Tributes poured in following the death of IKEA founder Ingvar Kamprad this week, with the company calling him "one of the greatest entrepreneurs of the 20th century" on their Instagram page.
Dezeen marked the news by taking a look back at some of the brand's key furniture designs under Kamprad's watch, as well as 10 of their most game-changing ideas and innovations.
Also this week, the Financial Times' exposure of sexual harassment at a Presidents Club dinner led to criticism of property event MIPIM – after it was revealed a large number of the industry's senior figures attended.
Reports of prostitution, sexual harassment and discrimination at previous MIPIM events resurfaced, leading to RIBA president Ben Derbyshire warning any attending architects to adhere to the body's code of conduct.

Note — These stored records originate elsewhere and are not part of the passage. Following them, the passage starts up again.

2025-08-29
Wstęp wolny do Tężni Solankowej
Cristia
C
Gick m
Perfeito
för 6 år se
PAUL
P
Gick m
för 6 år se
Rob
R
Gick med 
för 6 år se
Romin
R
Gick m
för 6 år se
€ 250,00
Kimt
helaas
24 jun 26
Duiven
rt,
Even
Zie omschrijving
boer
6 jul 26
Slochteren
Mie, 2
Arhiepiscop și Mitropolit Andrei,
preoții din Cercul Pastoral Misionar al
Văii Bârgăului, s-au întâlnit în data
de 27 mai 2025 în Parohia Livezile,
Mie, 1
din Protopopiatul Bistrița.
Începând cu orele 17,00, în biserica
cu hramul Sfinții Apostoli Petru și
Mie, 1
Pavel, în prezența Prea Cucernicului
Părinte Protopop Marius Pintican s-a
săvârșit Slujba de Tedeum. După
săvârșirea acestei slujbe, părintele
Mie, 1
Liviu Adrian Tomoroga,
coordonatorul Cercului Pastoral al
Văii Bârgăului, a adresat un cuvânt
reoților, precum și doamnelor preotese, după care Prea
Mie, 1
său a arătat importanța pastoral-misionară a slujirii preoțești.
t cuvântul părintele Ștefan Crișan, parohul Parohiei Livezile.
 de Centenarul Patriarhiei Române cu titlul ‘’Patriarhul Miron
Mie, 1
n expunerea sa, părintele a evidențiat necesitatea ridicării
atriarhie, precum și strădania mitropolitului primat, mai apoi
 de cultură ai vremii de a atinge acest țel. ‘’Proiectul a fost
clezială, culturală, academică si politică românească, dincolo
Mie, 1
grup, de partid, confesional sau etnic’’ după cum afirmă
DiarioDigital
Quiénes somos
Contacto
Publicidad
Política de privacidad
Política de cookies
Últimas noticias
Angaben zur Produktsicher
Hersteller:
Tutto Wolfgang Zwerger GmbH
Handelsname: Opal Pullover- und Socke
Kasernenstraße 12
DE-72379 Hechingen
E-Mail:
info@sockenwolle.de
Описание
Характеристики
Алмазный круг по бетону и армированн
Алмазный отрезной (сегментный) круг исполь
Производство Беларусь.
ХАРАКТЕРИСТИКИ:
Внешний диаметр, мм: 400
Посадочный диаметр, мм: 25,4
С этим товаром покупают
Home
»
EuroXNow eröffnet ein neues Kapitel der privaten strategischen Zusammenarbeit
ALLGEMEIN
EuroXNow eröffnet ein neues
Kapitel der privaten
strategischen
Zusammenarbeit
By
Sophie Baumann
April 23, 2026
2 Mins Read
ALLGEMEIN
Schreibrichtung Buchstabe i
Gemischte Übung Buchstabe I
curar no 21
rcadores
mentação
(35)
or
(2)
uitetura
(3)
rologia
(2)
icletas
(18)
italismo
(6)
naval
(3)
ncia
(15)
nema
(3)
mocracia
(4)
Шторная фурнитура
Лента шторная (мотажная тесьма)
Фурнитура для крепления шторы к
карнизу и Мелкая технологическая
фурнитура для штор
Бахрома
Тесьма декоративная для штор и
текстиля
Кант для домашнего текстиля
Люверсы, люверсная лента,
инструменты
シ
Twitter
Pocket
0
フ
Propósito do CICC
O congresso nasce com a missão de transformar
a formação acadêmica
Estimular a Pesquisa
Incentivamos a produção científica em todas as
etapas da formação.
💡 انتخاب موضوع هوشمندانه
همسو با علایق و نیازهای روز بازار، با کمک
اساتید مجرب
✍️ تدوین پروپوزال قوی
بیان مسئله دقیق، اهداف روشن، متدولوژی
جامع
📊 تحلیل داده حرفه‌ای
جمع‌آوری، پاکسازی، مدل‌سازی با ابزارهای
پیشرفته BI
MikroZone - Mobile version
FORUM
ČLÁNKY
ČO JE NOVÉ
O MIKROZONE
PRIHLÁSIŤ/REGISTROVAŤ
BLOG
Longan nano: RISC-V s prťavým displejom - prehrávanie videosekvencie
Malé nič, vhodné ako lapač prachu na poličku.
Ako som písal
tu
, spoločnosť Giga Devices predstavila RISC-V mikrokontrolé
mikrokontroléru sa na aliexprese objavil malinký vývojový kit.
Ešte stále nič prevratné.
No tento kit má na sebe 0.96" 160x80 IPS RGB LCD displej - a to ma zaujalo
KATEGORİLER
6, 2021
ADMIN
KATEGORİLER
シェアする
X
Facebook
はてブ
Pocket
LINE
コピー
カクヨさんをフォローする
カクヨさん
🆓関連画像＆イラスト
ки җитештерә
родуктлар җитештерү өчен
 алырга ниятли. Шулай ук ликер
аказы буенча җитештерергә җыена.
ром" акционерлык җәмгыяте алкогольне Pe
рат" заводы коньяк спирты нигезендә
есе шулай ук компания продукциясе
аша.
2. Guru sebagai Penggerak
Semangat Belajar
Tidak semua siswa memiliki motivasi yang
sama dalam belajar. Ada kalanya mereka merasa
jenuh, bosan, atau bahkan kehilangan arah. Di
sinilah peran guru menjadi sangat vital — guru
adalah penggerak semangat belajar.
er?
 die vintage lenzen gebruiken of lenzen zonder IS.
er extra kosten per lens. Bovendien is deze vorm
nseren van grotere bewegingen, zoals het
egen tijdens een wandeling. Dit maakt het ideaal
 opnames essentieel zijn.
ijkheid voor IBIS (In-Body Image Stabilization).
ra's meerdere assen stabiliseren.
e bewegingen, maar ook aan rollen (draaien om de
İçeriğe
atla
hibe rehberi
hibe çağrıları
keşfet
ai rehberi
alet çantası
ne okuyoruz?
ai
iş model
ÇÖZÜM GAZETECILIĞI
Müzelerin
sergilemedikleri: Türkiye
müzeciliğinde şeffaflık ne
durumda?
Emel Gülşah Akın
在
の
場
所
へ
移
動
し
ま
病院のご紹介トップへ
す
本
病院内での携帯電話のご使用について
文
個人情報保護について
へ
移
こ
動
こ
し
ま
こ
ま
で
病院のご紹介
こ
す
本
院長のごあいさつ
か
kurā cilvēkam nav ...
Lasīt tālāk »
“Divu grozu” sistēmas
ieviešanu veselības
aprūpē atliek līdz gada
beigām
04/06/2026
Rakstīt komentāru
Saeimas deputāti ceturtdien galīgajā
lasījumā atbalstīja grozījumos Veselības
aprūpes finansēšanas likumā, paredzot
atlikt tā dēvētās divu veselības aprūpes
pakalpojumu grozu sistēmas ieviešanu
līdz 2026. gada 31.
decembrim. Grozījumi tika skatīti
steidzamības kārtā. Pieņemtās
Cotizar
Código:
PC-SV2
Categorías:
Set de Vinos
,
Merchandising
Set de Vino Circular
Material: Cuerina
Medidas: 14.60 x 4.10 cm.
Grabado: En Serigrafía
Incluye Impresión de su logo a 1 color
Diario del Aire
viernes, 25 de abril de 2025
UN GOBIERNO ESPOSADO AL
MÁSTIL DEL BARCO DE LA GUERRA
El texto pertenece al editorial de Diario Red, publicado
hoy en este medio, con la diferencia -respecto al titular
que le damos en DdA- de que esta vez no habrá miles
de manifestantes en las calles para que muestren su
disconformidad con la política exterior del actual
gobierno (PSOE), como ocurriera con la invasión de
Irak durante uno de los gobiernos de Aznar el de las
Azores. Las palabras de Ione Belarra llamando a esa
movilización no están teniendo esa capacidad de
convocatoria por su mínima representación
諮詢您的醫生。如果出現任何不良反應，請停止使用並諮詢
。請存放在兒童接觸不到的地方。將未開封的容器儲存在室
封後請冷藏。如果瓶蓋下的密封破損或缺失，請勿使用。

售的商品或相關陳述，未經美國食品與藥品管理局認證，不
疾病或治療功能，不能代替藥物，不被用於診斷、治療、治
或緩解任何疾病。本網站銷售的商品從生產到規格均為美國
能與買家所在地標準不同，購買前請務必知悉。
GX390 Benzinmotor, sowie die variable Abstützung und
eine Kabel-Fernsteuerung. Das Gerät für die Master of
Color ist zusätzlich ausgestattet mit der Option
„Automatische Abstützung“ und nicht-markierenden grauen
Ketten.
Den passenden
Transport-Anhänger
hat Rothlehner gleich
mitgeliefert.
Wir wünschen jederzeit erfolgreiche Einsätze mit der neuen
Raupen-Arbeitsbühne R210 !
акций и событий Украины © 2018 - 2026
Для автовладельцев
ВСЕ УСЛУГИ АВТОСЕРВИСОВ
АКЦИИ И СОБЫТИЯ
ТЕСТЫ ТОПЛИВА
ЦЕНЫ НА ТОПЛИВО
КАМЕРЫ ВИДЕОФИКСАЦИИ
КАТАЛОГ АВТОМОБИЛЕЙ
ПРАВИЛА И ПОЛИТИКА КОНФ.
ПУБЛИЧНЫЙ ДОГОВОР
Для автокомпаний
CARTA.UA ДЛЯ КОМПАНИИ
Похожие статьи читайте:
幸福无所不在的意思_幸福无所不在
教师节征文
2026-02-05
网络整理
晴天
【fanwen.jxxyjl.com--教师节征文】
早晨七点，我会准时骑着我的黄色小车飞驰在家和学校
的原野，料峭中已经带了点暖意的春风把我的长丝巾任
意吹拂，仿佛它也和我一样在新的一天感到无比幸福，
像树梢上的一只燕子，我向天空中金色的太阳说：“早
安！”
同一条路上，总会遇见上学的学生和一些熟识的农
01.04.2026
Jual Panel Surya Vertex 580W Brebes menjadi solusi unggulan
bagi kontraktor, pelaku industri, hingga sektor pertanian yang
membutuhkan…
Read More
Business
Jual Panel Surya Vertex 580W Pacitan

An Architects' Journal's survey revealed that the number of architects who are openly lesbian, gay, bisexual, and transgender in British practices had fallen over the past two years, with homophobic and transphobic slurs in the workplace also on the rise.
Plastic was in the headlines this week, as the winners of a $1 million prize to develop plastic alternatives were announced at World Economic Forum Annual Meeting in Davos, while The New Circular Design Guide was also launched at the event.
Meanwhile, a group of sustainably minded designers discussed the importance of using recycled plastic with Dezeen, amid growing concerns of global pollution.
Dutch firm MVRDV was also featured on Dezeen heavily this week, as they unveiled renderings for a mirrored office block in Germany and a collaborative scheme with Hassell to combat flooding in San Francisco.
In other architecture news, retail giant Amazon completed a set of glass orbs filled with gardens for their Seattle headquarters and designs for the first Serpentine Pavilion to be built outside of the UK were also released.
It was announced that the regenerated brutalist Park Hill estate in Sheffield is to be converted into student housing by local practice Whittam Cox Architects.
In other UK news, BBC arts editor Will Gompertz attacked the British education system for teaching children to "regurgitate information" like computers, rather than designers.
Popular projects on Dezeen this week included IKEA and Tom Dixon's modular bed, a mountain cabin in Norway clad in contrasting materials and a tiny 15-square-metre roof apartment in Beirut.